“I’m Yang Gang!” Chappelle said.
Yang made the announcement of Chappelle’s concerts at a town hall in Ames, Iowa on Tuesday.
“I am super indebted to Dave,” Yang said. “I can’t wait to help make this case to the country, that we can do better for ourselves and our kids than we are doing right now.”
In a statement released later by the campaign, Yang said that he and Chappelle “share similar concerns about the future and hopes for what it could be. We are also parents who see the world that we are leaving to our kids and believe they deserve better.”
Other showbiz figures who are backing Yang include Donald Glover, who joined the campaign last month as a creative consultant. Yang also has been endorsed by Ken Jeong and Steven Yeun.
The Jan. 29 event will be held at Township Auditorium in Columbia, SC, and the Jan. 30 concert will take place at North Charleston Performing Arts Center in North Charleston, SC.
With just weeks until voting begins in the Democratic primary, campaigns are dispatching entertainers to early states. On Monday, Mandy Moore appeared with Pete Buttigieg at a town hall in Ames, and plans to attend the Democratic debate on Tuesday.In a fundraising email sent by the campaign, Moore said that Buttigieg is “a total original.
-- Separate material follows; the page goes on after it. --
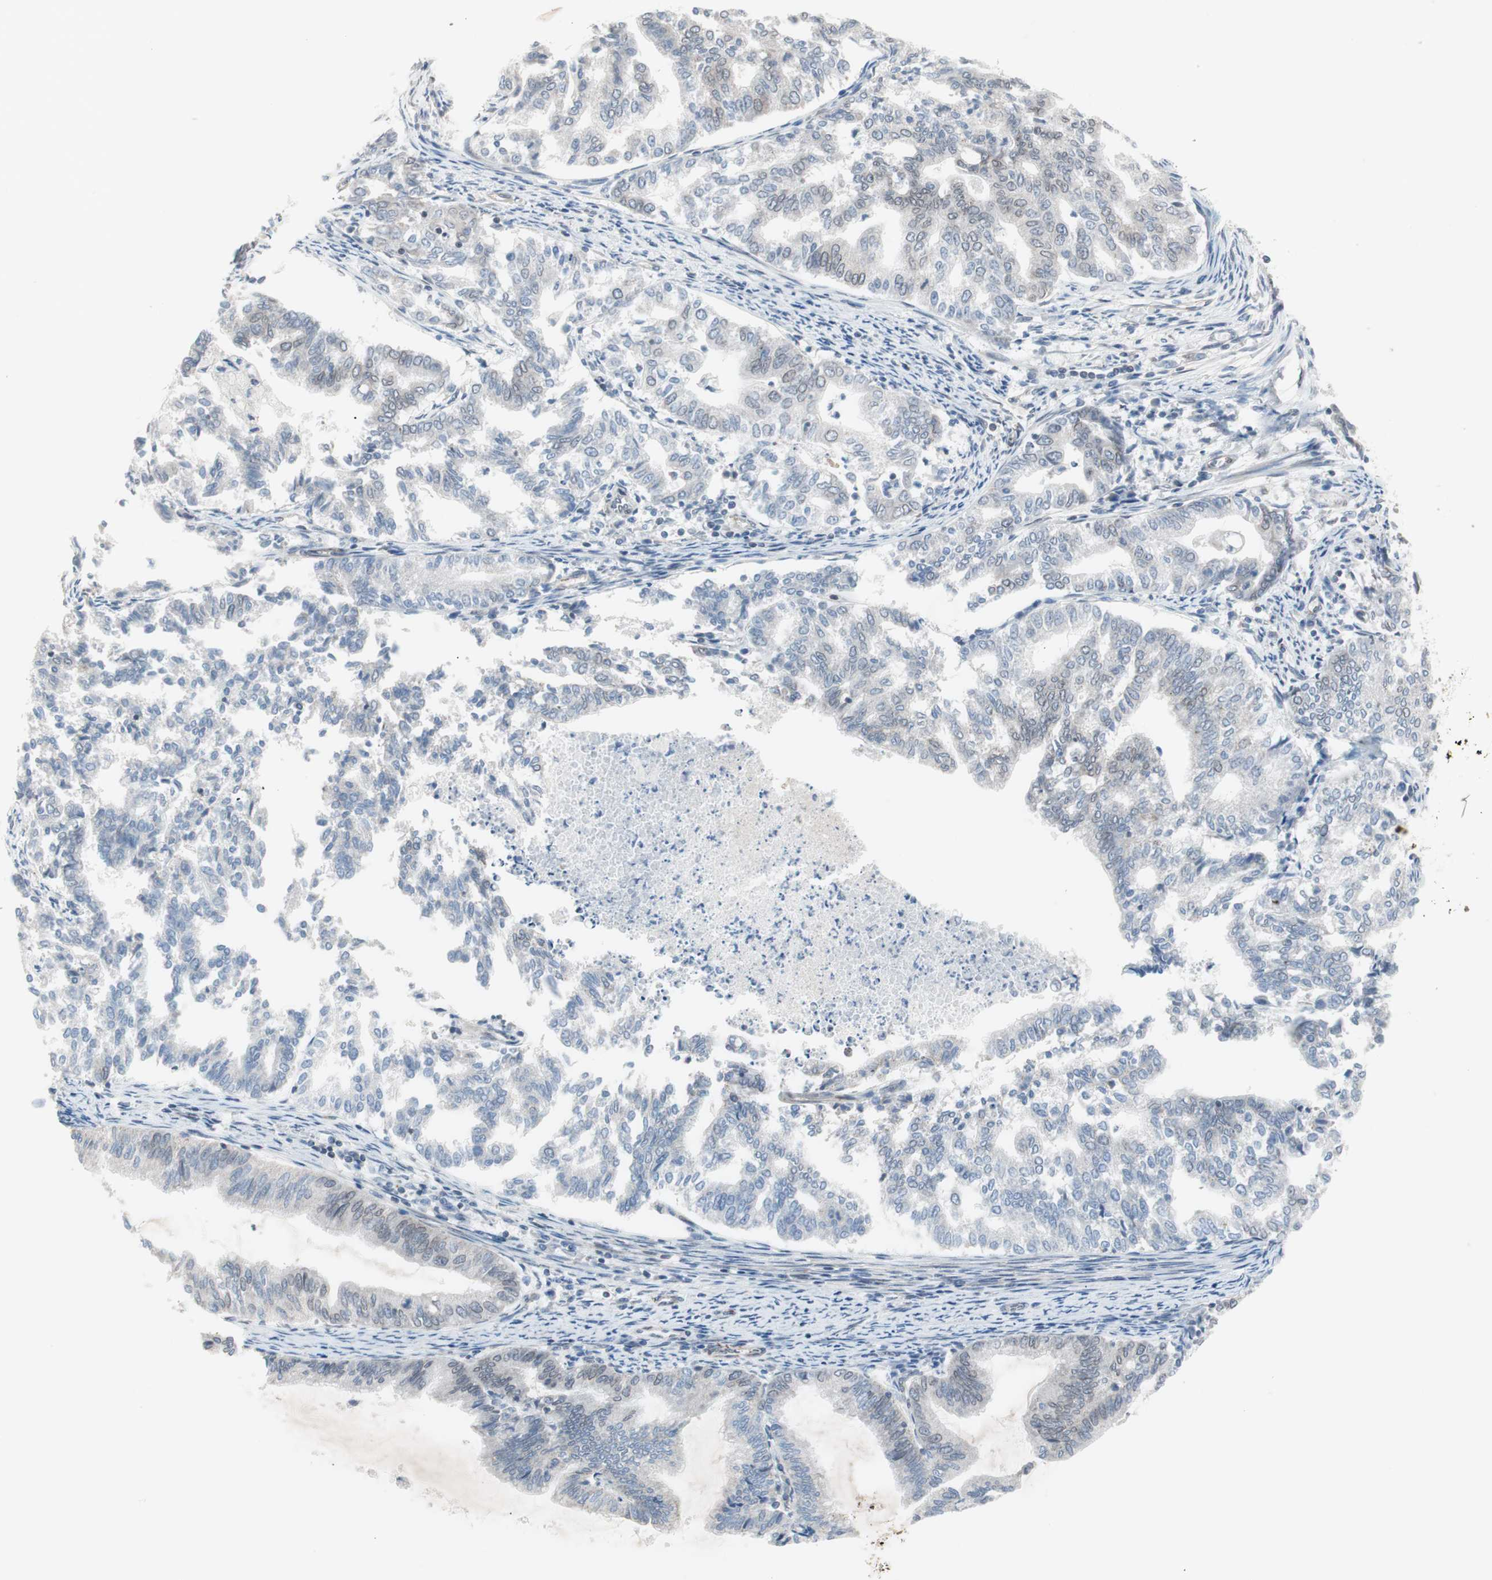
{"staining": {"intensity": "weak", "quantity": "<25%", "location": "cytoplasmic/membranous,nuclear"}, "tissue": "endometrial cancer", "cell_type": "Tumor cells", "image_type": "cancer", "snomed": [{"axis": "morphology", "description": "Adenocarcinoma, NOS"}, {"axis": "topography", "description": "Endometrium"}], "caption": "Immunohistochemical staining of human endometrial cancer reveals no significant positivity in tumor cells.", "gene": "ARNT2", "patient": {"sex": "female", "age": 79}}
And that’s honestly what I think we need right now. Because this isn’t a TV show or movie. It’s our reality. And the reality is that our country is in crisis.”
Like Buttigieg, Yang was a virtual unknown before the presidential campaign started. He’s gained some traction as a dark horse candidate focused on issues like the need to address automation and for a universal basic income. He raised $16.5 million in the fourth quarter, outpacing a number of traditional candidates. But he did not qualify for the debate on Tuesday, the first time he has been shut out of the 2020 events. The Des Moines debate is sponsored by CNN and the Des Moines Register.
Instead, Yang held a series of events in Iowa on Monday and Tuesday, including a town hall event at Drake University in Des Moines.